UA professor leads students, mapping mountains with rocks

UA professor leads students, mapping mountains with rocks
Photo courtesy of Dr. Delores Robinson

Before she became a UA professor leading students on geology excursions in the Himalayan Mountains, Delores Robinson was a young girl in West Virginia, roaming the hills and exploring the caves that formed on her family’s farm. Without an Earth science class in high school, Delores Robinson found herself learning geology on her own without even knowing it.

“I discovered that if I traced a certain horizon of rock from valley to valley, I could find different caves at the same level,” Robinson said. “Essentially, I learned the principle of original horizontality, that beds are deposited flat lying and remain that way unless they are disturbed by tectonic forces. I just didn’t know that I learned it.”

After taking a field trip with a marine geology class in her first semester of college, she knew what she wanted to do for the rest of her life.

“The field trip was to the North Carolina coast to study barrier islands,” Robinson said. “I thought ‘What a great profession! I can learn about the Earth through time but also travel and gain experiences.’”

And travel she did. After earning bachelor's degrees in geology from Guilford College and Vanderbilt, she worked in far western Nepal in the Himalayan Mountains while pursuing her Ph.D. from the University of Arizona's Department of Geosciences. For the past 20 years, she has explored and conducted research in the Himalaya-Tibet region, Nepal Bhutan, northwest India, southern Tibet and now Pakistan.

“I put on a hiking backpack and walked around the region looking at the different rocks, making maps of the rocks, and collecting samples for analyses,” Robinson said. “I spent over a year in Nepal for my Ph.D. I learned their language, customs and hiked around the largest mountains in the world.”

Through her travels Robinson has explored remote regions, driving a rented truck and hiking when the roads ran out, gathering rock samples that allow her to determine how the mountains have changed through time.

Robinson sends the rock samples she finds back to The University of Alabama, where her graduate students process the rocks to get minerals, like zircon or apatite, which they analyze to obtain an exact time of a geological event.
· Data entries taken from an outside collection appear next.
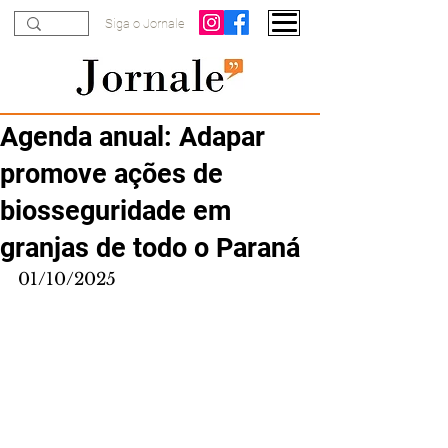
Siga o Jornale
Agenda anual: Adapar
promove ações de
biosseguridade em
granjas de todo o Paraná
01/10/2025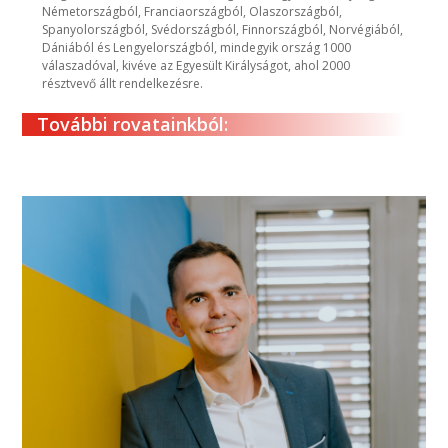
Németországból, Franciaországból, Olaszországból,
Spanyolországból, Svédországból, Finnországból, Norvégiából,
Dániából és Lengyelországból, mindegyik ország 1000
válaszadóval, kivéve az Egyesült Királyságot, ahol 2000
résztvevő állt rendelkezésre.
További rovatainkból: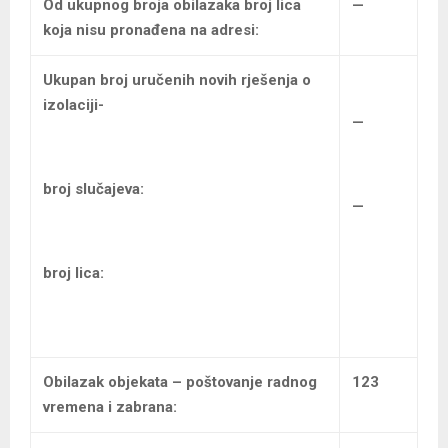
Od ukupnog broja obilazaka
broj lica
—
koja nisu pronađena na adresi:
Ukupan broj uručenih
novih rješenja o
izolaciji-
—
broj slučajeva:
—
broj lica:
Obilazak objekata – poštovanje radnog
123
vremena i zabrana: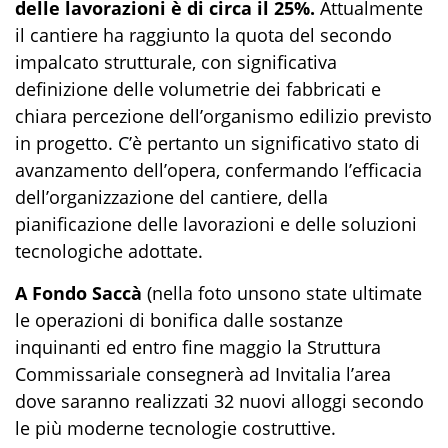
delle lavorazioni è di circa il 25%.
Attualmente
il cantiere ha raggiunto la quota del secondo
impalcato strutturale, con significativa
definizione delle volumetrie dei fabbricati e
chiara percezione dell’organismo edilizio previsto
in progetto. C’è pertanto un significativo stato di
avanzamento dell’opera, confermando l’efficacia
dell’organizzazione del cantiere, della
pianificazione delle lavorazioni e delle soluzioni
tecnologiche adottate.
A Fondo Saccà
(nella foto unsono state ultimate
le operazioni di bonifica dalle sostanze
inquinanti ed entro fine maggio la Struttura
Commissariale consegnerà ad Invitalia l’area
dove saranno realizzati 32 nuovi alloggi secondo
le più moderne tecnologie costruttive.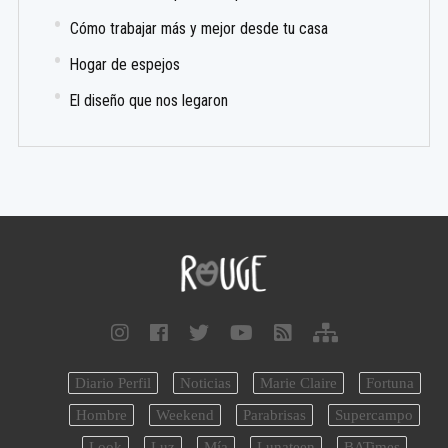
Cómo trabajar más y mejor desde tu casa
Hogar de espejos
El diseño que nos legaron
Diario Perfil
Noticias
Marie Claire
Fortuna
Hombre
Weekend
Parabrisas
Supercampo
Look
Luz
Mía
Lunateen
BATimes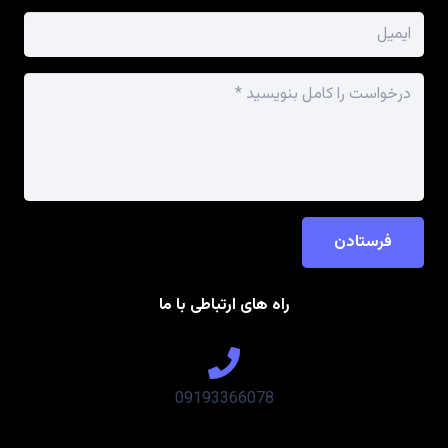
فرستادن
راه های ارتباطی با ما
09193366078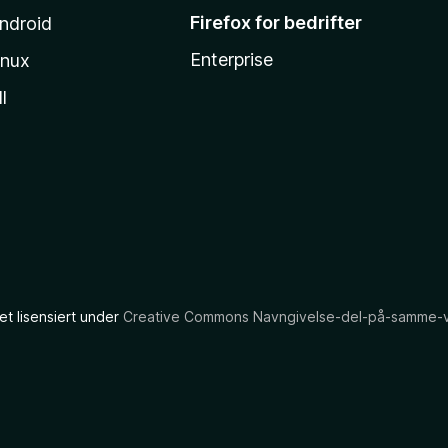
Firefox for bedrifter
ndroid
Enterprise
inux
l
et lisensiert under
Creative Commons Navngivelse-del-på-samme-vil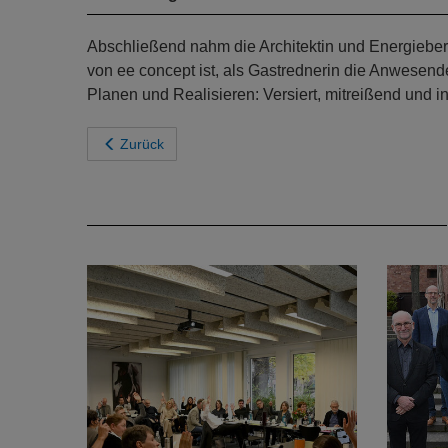
Abschließend nahm die Architektin und Energieber
von ee concept ist, als Gastrednerin die Anwesen
Planen und Realisieren: Versiert, mitreißend und i
Zurück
This helps them trace rock movement to map how the Himalayan Mountains were formed. 

For the past two years, Robinson has been working in Nepal again, returning to where she earned her Ph.D. Last year, she took students on a six week trip to western Nepal.

“It was great fun to go back to where I did my Ph.D.,” Robinson said. “There are more roads in the region but two-thirds of the field season was still backpacking.”

Claire Battistella, a graduate student studying structural geology and tectonics of the Himalayas, traveled with Robinson to the Himalayan mountains last year to create a geologic map of the region and collect rock samples for thermochronological analysis. She called the experience incredible, and challenging both mentally and physically. She learned about Nepali culture and what it takes to live in remote regions of the largest mountain belt in the world.

“Working in the Himalayas is a unique experience,” Battistella said. “Very few Westerners make it to this region, so many of the villages we went to, children were fascinated with us and would follow us as we walked through."

It was a learning experience for both sides. While the students were studying the rocks of the region, the people of Nepal were studying the students. 

"Often we would stop and break off some rocks and look at them and take notes, but as soon as we would walk away the people of the village would go pick up the rocks we looked at trying to figure out what was so special about them," Battistella said. "The Nepali people were incredibly kind and generous. They were very interested in what we were doing out there.”

Gourab Bhattacharya, another Ph.D. student, has worked under Robinson for the past three and a half years, studying the evolution and cooling of mountain ranges over time. He said  working with Robinson, or “D” as he calls her, has been “exciting” and her work plays an important role in conducting this type of research in the Himalayas.

“She's a nice person to work with and gives a lot of freedom when it comes to framing your research project,” Bhattacharya said. “She's also a very good field geologist and I learned a lot from doing a summer fieldwork with her in the Himalayas back in 2015.”

Currently, Robinson has partnered with Pakistani researchers to work toward mapping the location of oil and gas deposits in the southern part of the Himalayan Mountains in Pakistan in an effort to improve the country’s earthquake assessment while also improving the economic development of the area. With more accurate geological mapping, Pakistan can better address the energy crisis and attract hydrocarbon industry investors.

“We will make maps, take samples, conduct analyses and make models of the how the rock evolved through time,” Robinson said. “We will predict where oil and gas deposits might be located for future development. I have not been to Pakistan before, and this is an opportunity to do research in part of the Himalayan Mountains that few researchers are able to go to.”